++++ RECORDS FOR THIS TASK
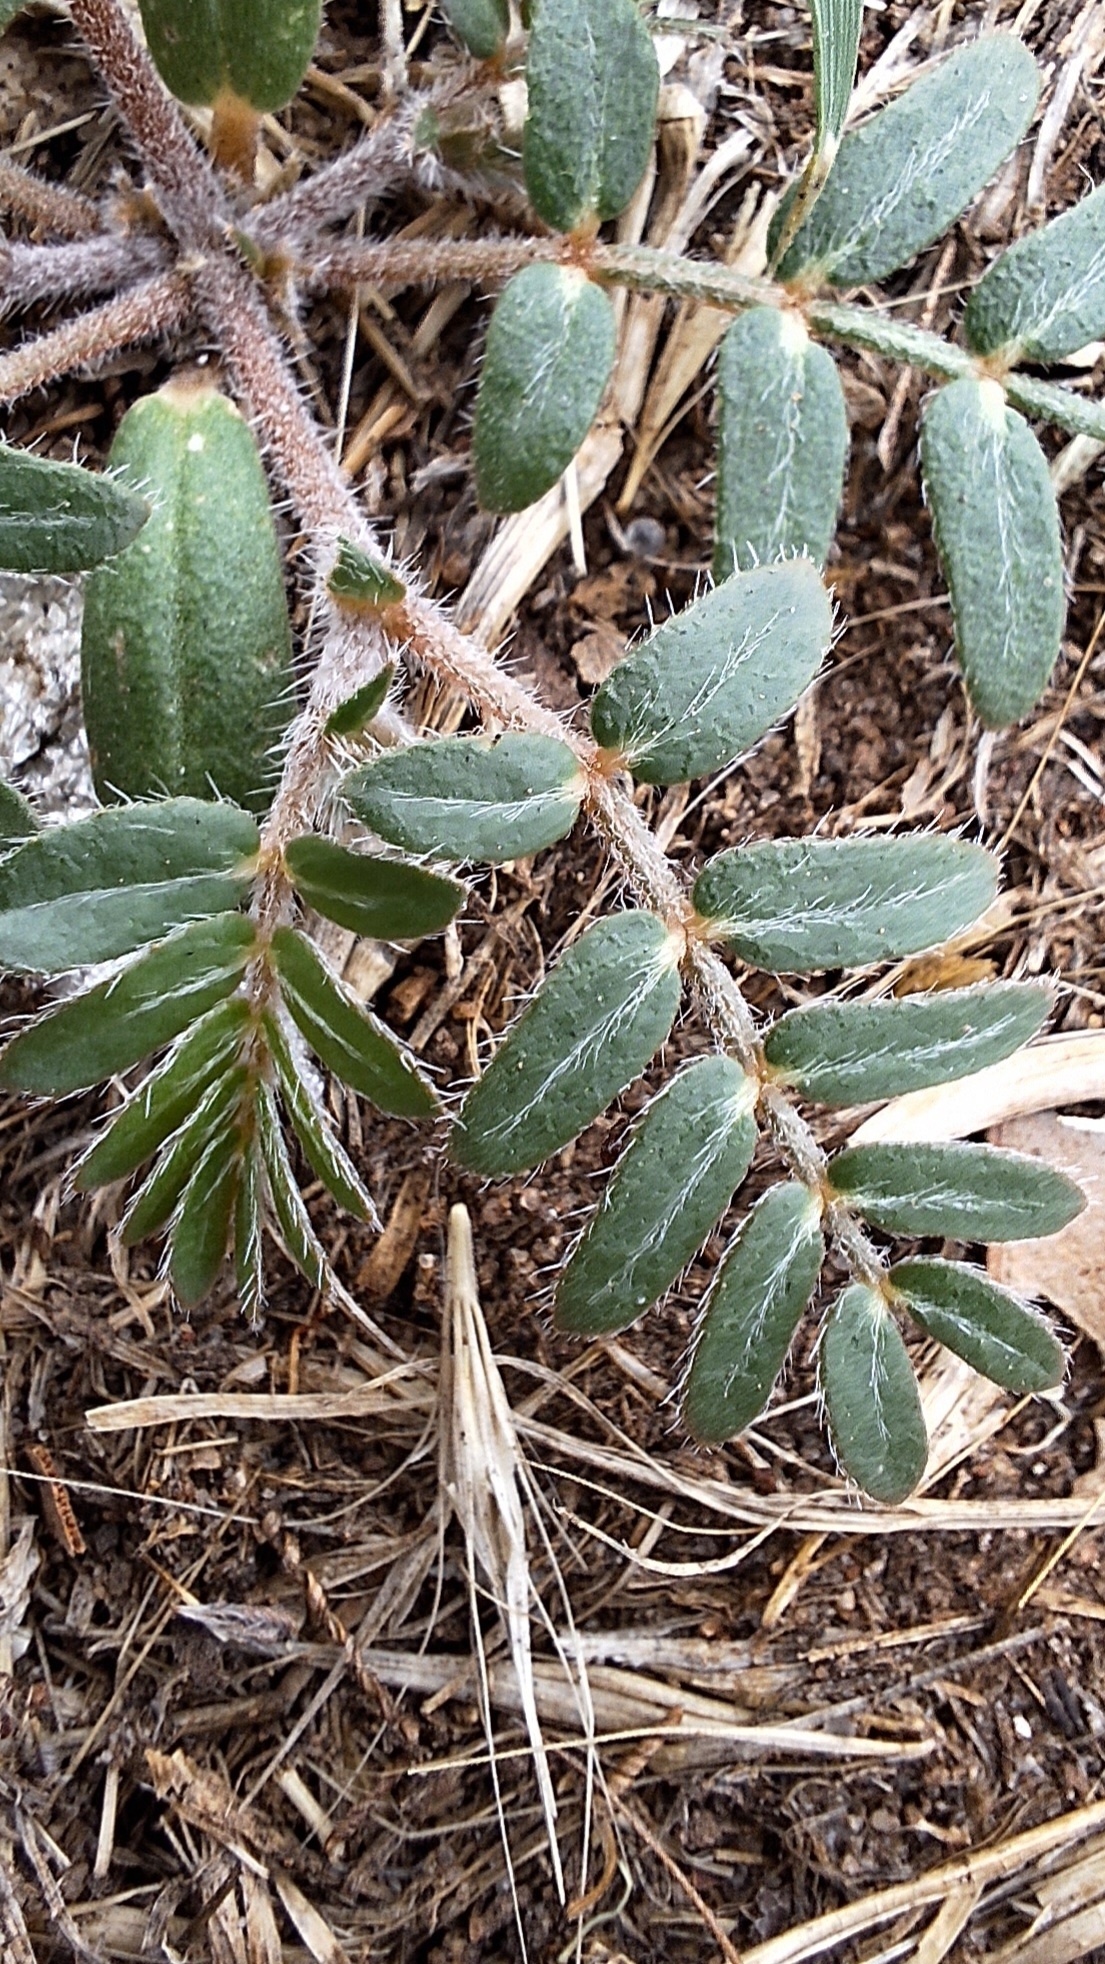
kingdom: Plantae
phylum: Tracheophyta
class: Magnoliopsida
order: Zygophyllales
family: Zygophyllaceae
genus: Tribulus
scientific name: Tribulus terrestris
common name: Puncturevine
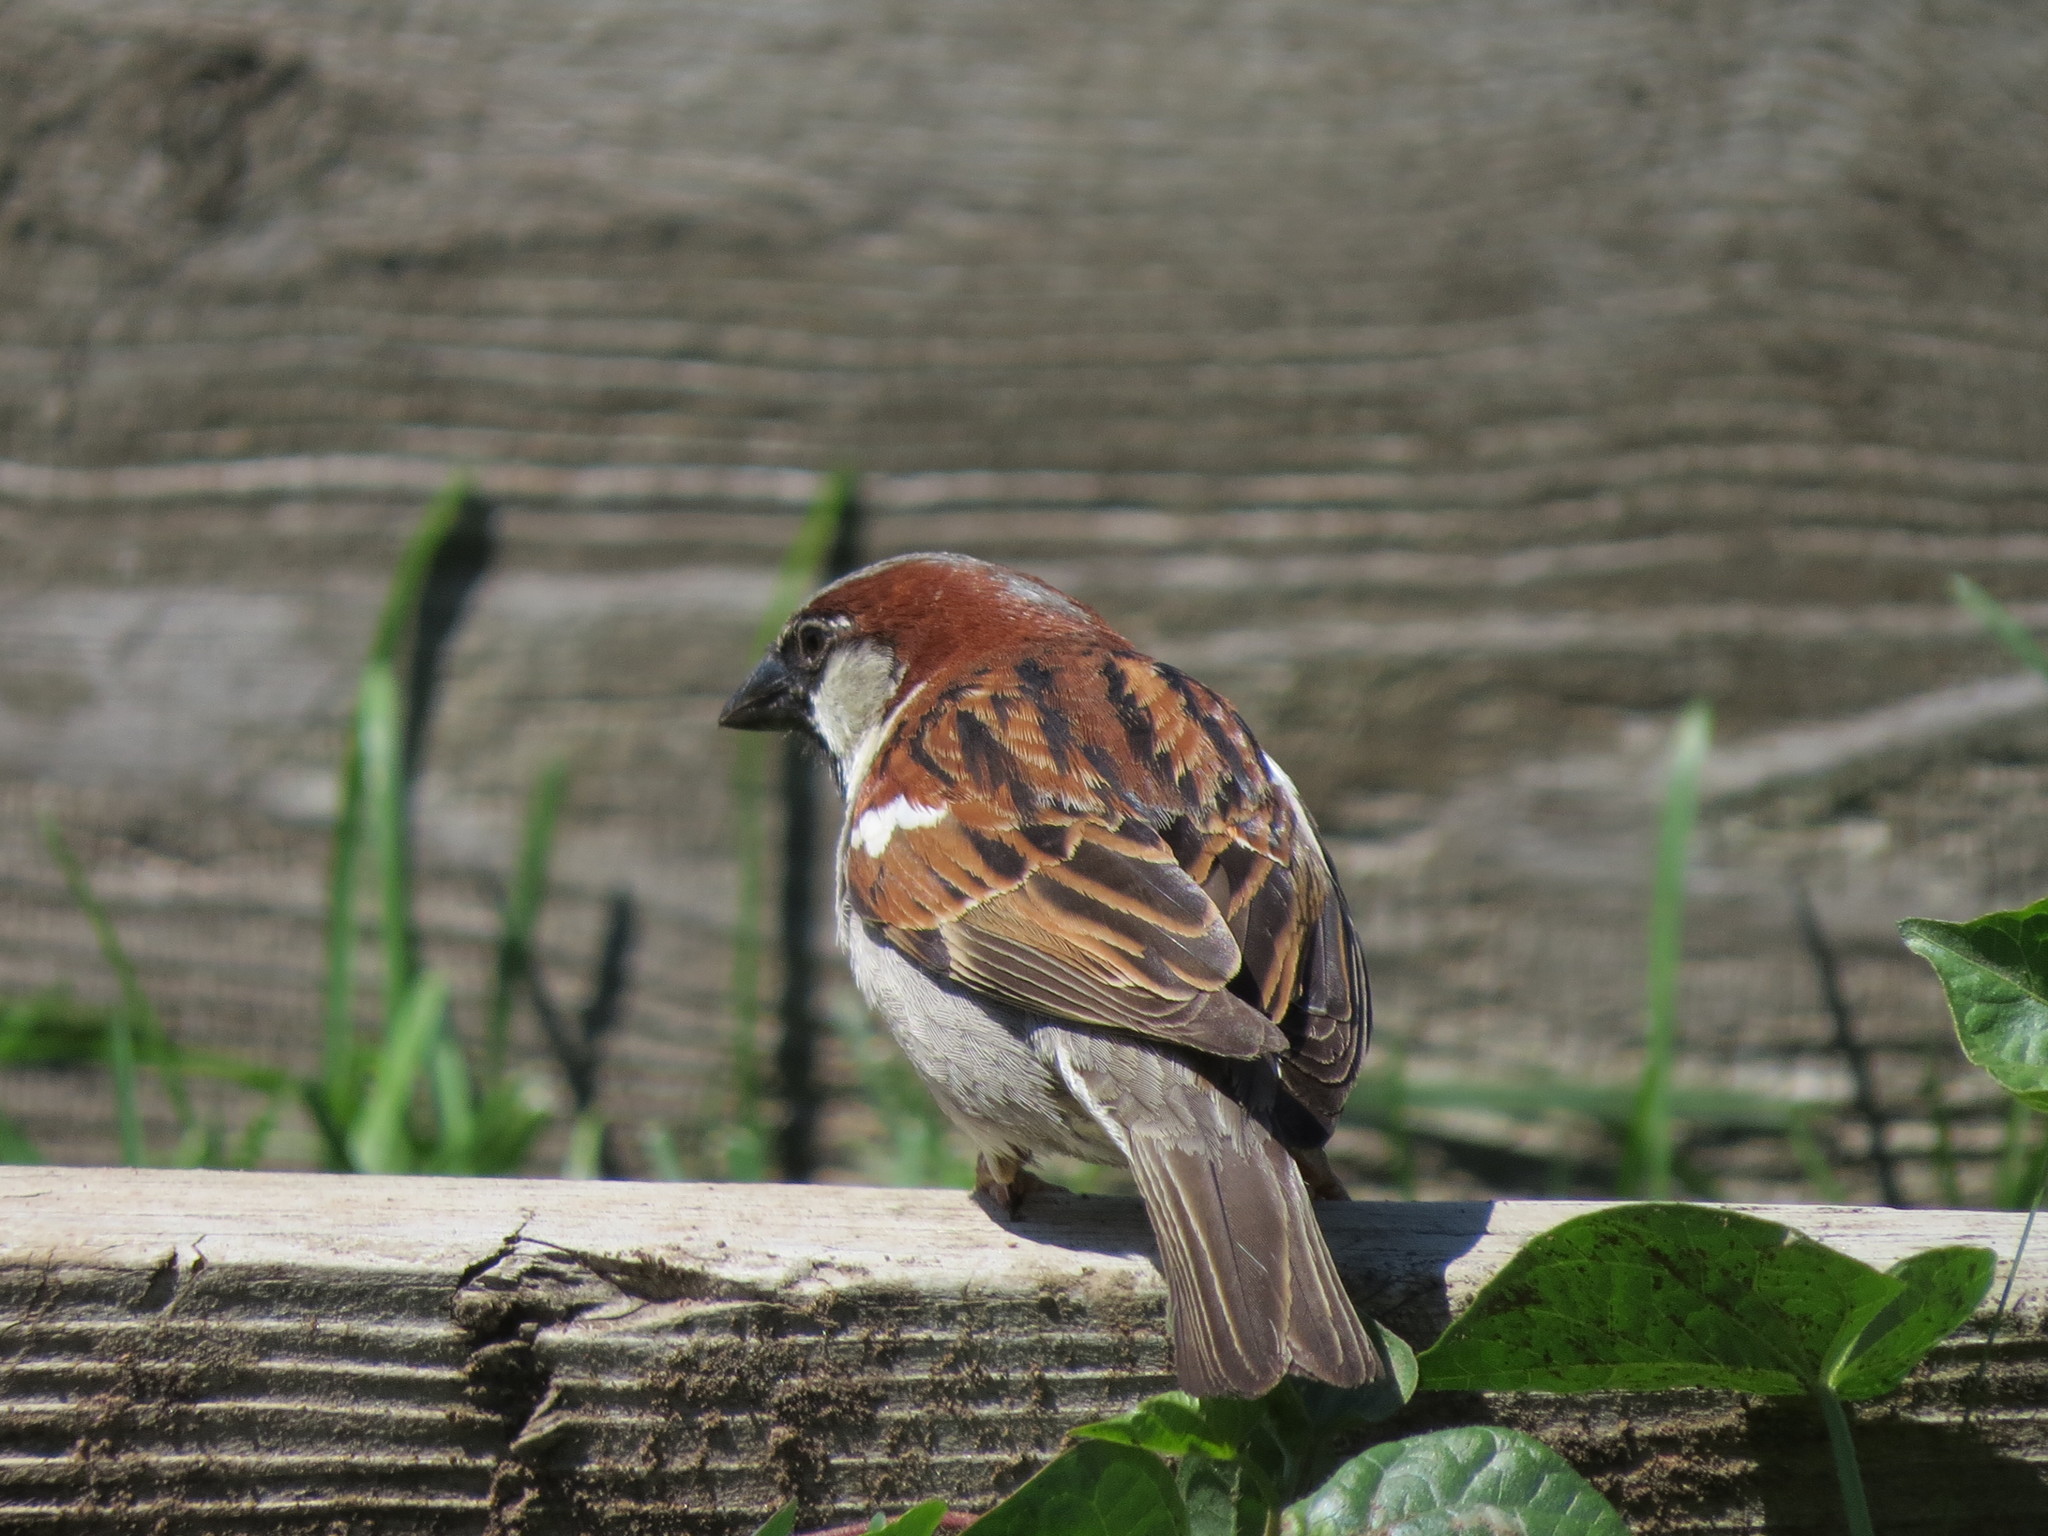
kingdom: Animalia
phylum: Chordata
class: Aves
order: Passeriformes
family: Passeridae
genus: Passer
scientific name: Passer domesticus
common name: House sparrow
++++++++
REQUIRED TASK: Put the lines from the one containing "scientific name: Tribulus terrestris" through the end of the records into a Markdown table with the columns Row and Line. Number each row, skip blank lines, and leave the pictures out.

FULL SOLUTION:
| Row | Line |
|---|---|
| 1 | scientific name: Tribulus terrestris |
| 2 | common name: Puncturevine |
| 3 | kingdom: Animalia |
| 4 | phylum: Chordata |
| 5 | class: Aves |
| 6 | order: Passeriformes |
| 7 | family: Passeridae |
| 8 | genus: Passer |
| 9 | scientific name: Passer domesticus |
| 10 | common name: House sparrow |